===== DATA SUPPLIED =====

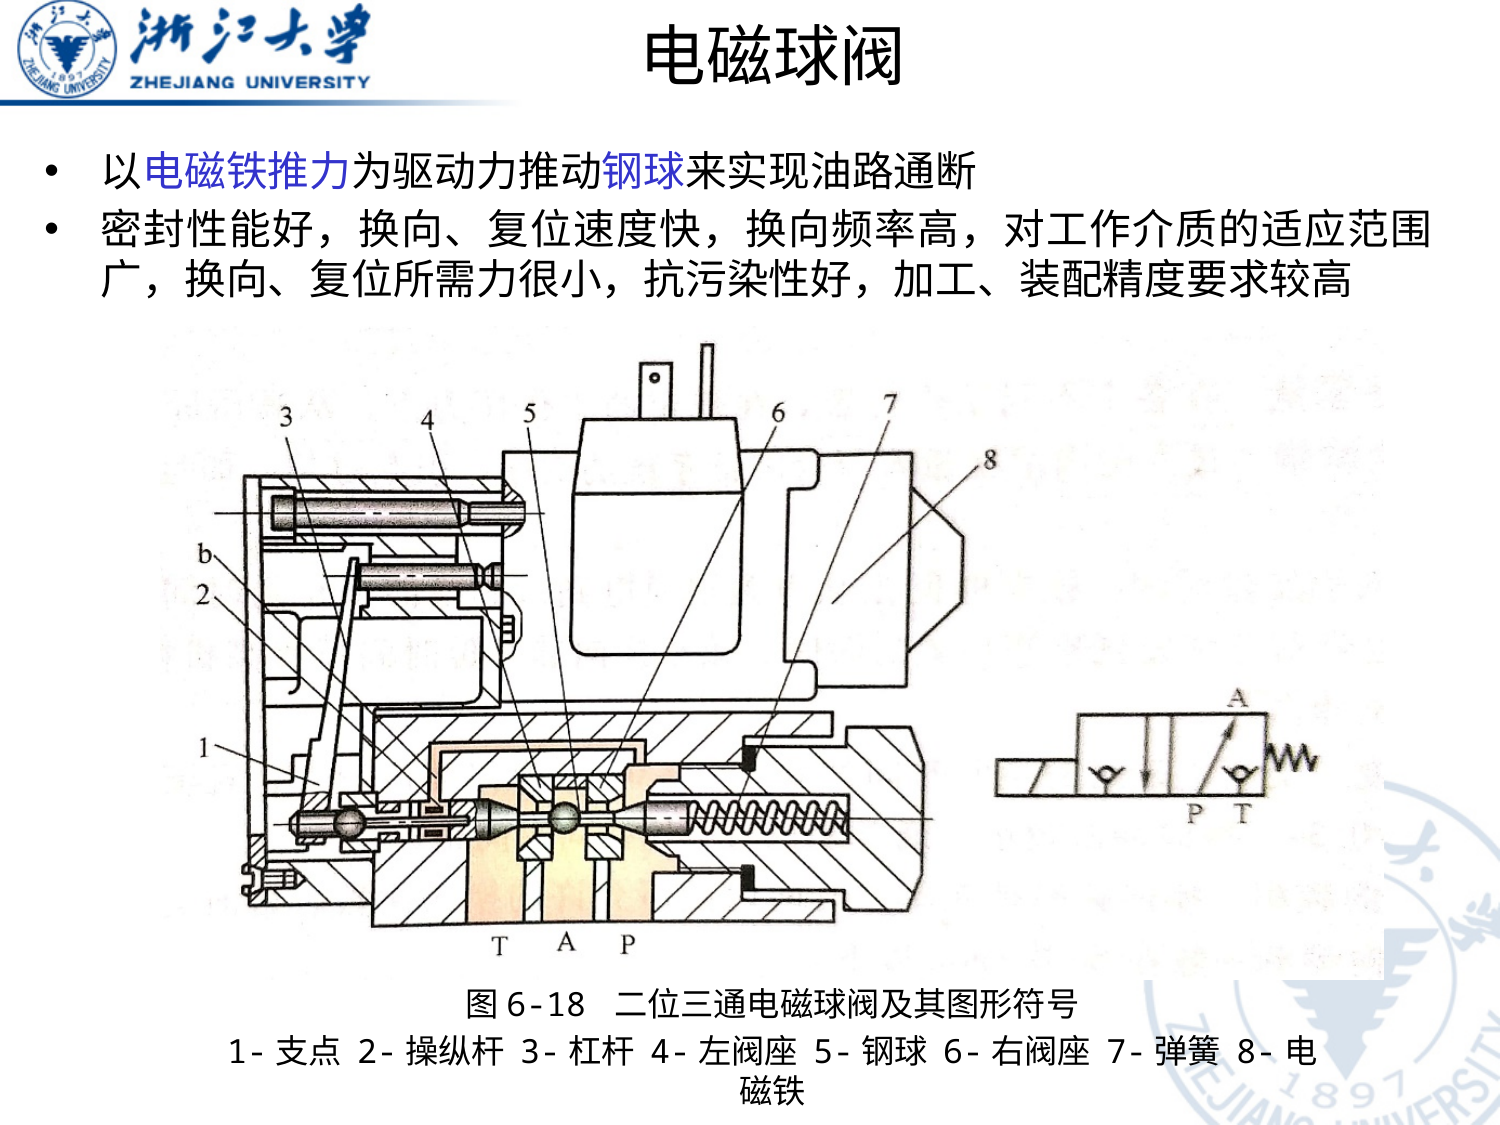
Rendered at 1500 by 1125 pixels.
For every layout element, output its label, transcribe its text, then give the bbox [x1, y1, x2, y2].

picture [0, 0, 1500, 1125]
title 电磁球阀 [241, 3, 1305, 106]
list 以电磁铁推力为驱动力推动钢球来实现油路通断 密封性能好，换向、复位速度快，换向频率高，对工作介质的适应范围广，换向、复位所需力很小，抗污染性好，加工、装配精度要求较高 [29, 136, 1448, 327]
text_box 图6-18 二位三通电磁球阀及其图形符号 1-支点 2-操纵杆 3-杠杆 4-左阀座 5-钢球 6-右阀座 7-弹簧 8-电磁铁 [205, 989, 1340, 1094]
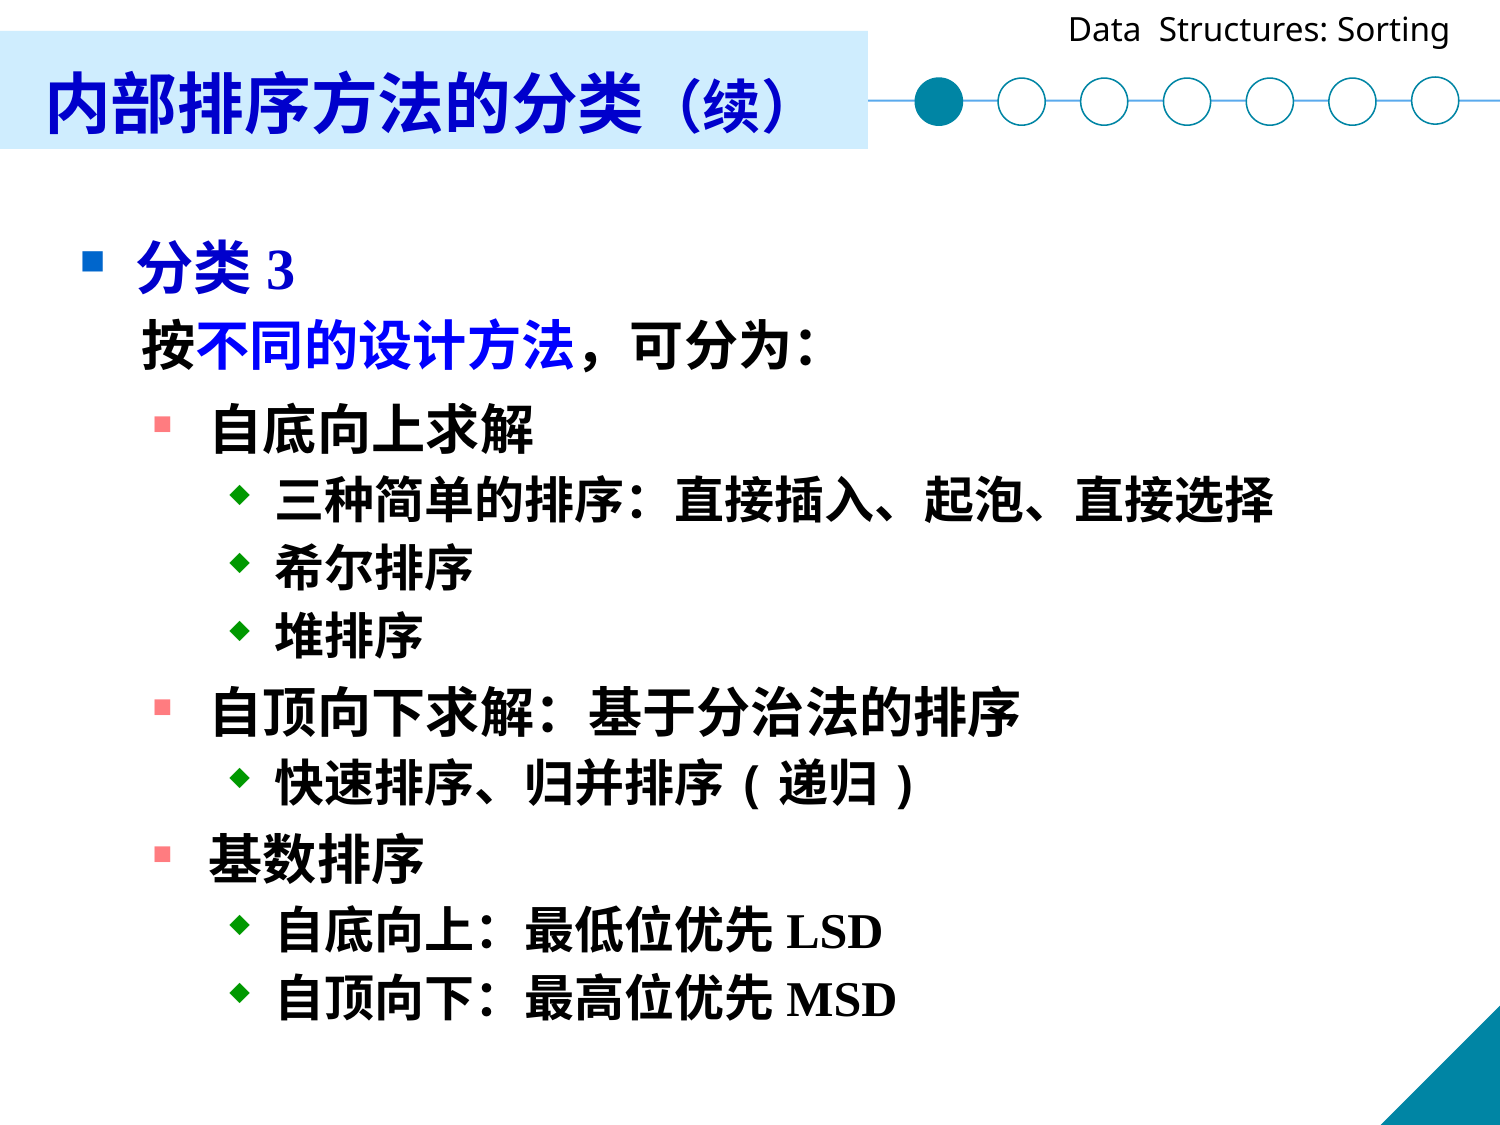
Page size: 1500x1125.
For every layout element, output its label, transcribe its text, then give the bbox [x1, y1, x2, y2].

text_box [998, 78, 1046, 126]
text_box [1411, 77, 1459, 125]
text_box [916, 78, 963, 126]
text_box [1246, 78, 1294, 126]
text_box 内部排序方法的分类（续） [29, 54, 916, 150]
text_box [1080, 78, 1128, 126]
text_box [1328, 78, 1376, 126]
text_box 分类3 按不同的设计方法，可分为： [64, 220, 1400, 516]
text_box 自底向上求解 三种简单的排序：直接插入、起泡、直接选择 希尔排序 堆排序 自顶向下求解：基于分治法的排序 快速排序、归并排序(递归) 基数排序 自底向上：最低位优先LSD 自顶向下：最高位优先MSD [137, 385, 1382, 1035]
text_box [1163, 78, 1211, 126]
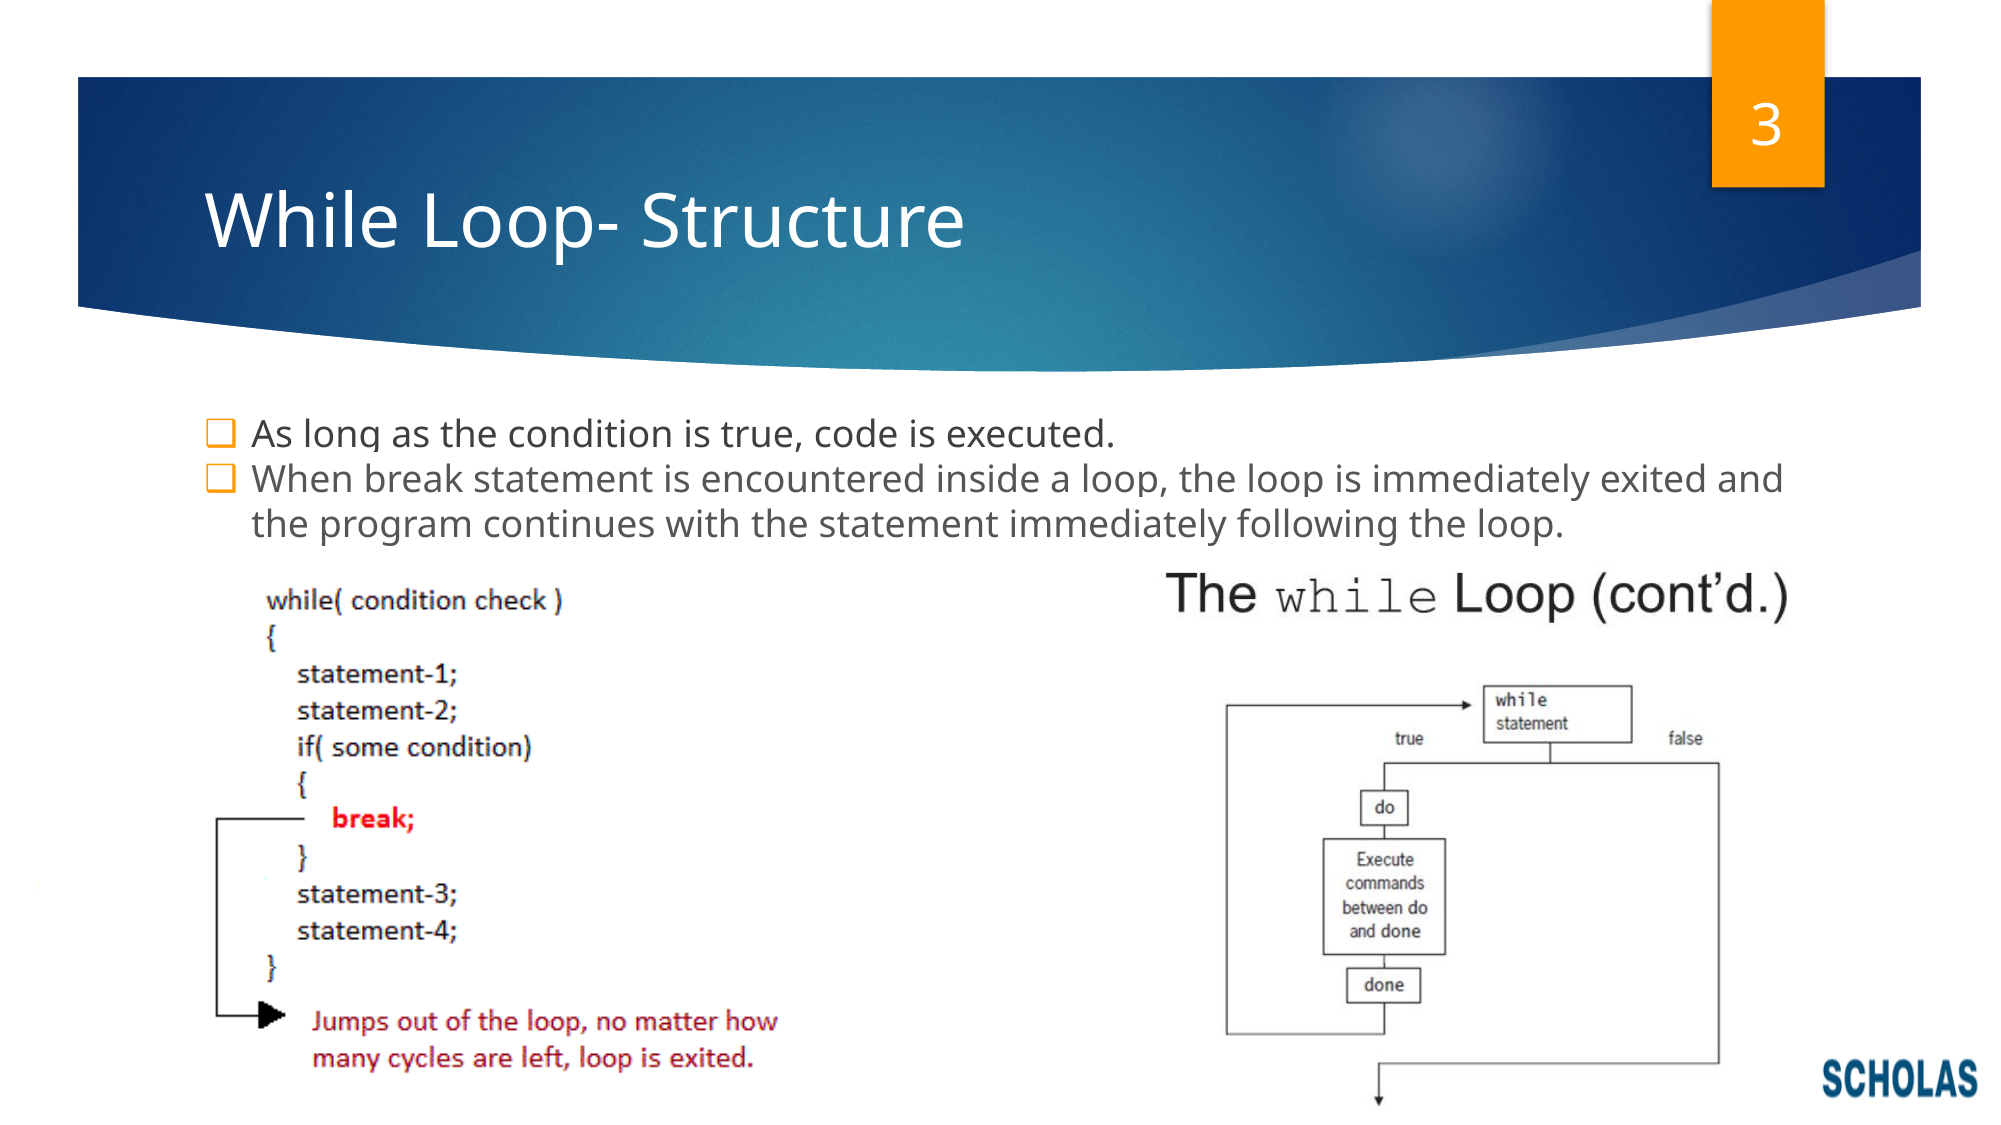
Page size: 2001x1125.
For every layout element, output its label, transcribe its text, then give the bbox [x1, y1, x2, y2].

=====

* REQUIRED ACTION *
Where a picture appears, skip it and copy the rest of the data word for word.

* TASK OUTPUT *
Rendered at 1500 by 1125 pixels.
For every layout element, output its label, transcribe its text, then give the bbox [x1, y1, x2, y2].

picture [0, 0, 1500, 1125]
title 电磁球阀 [241, 3, 1305, 106]
list 以电磁铁推力为驱动力推动钢球来实现油路通断 密封性能好，换向、复位速度快，换向频率高，对工作介质的适应范围广，换向、复位所需力很小，抗污染性好，加工、装配精度要求较高 [29, 136, 1448, 327]
text_box 图6-18 二位三通电磁球阀及其图形符号 1-支点 2-操纵杆 3-杠杆 4-左阀座 5-钢球 6-右阀座 7-弹簧 8-电磁铁 [205, 989, 1340, 1094]
Page size: 1500x1125.
For every layout element, output its label, transcribe its text, then give the bbox [x1, y1, x2, y2].

text_box [998, 78, 1046, 126]
text_box [1411, 77, 1459, 125]
text_box [916, 78, 963, 126]
text_box [1246, 78, 1294, 126]
text_box 内部排序方法的分类（续） [29, 54, 916, 150]
text_box [1080, 78, 1128, 126]
text_box [1328, 78, 1376, 126]
text_box 分类3 按不同的设计方法，可分为： [64, 220, 1400, 516]
text_box 自底向上求解 三种简单的排序：直接插入、起泡、直接选择 希尔排序 堆排序 自顶向下求解：基于分治法的排序 快速排序、归并排序(递归) 基数排序 自底向上：最低位优先LSD 自顶向下：最高位优先MSD [137, 385, 1382, 1035]
text_box [1163, 78, 1211, 126]
Page size: 2001x1125.
For every layout element, output its label, transcribe its text, then give the bbox [x1, y1, x2, y2].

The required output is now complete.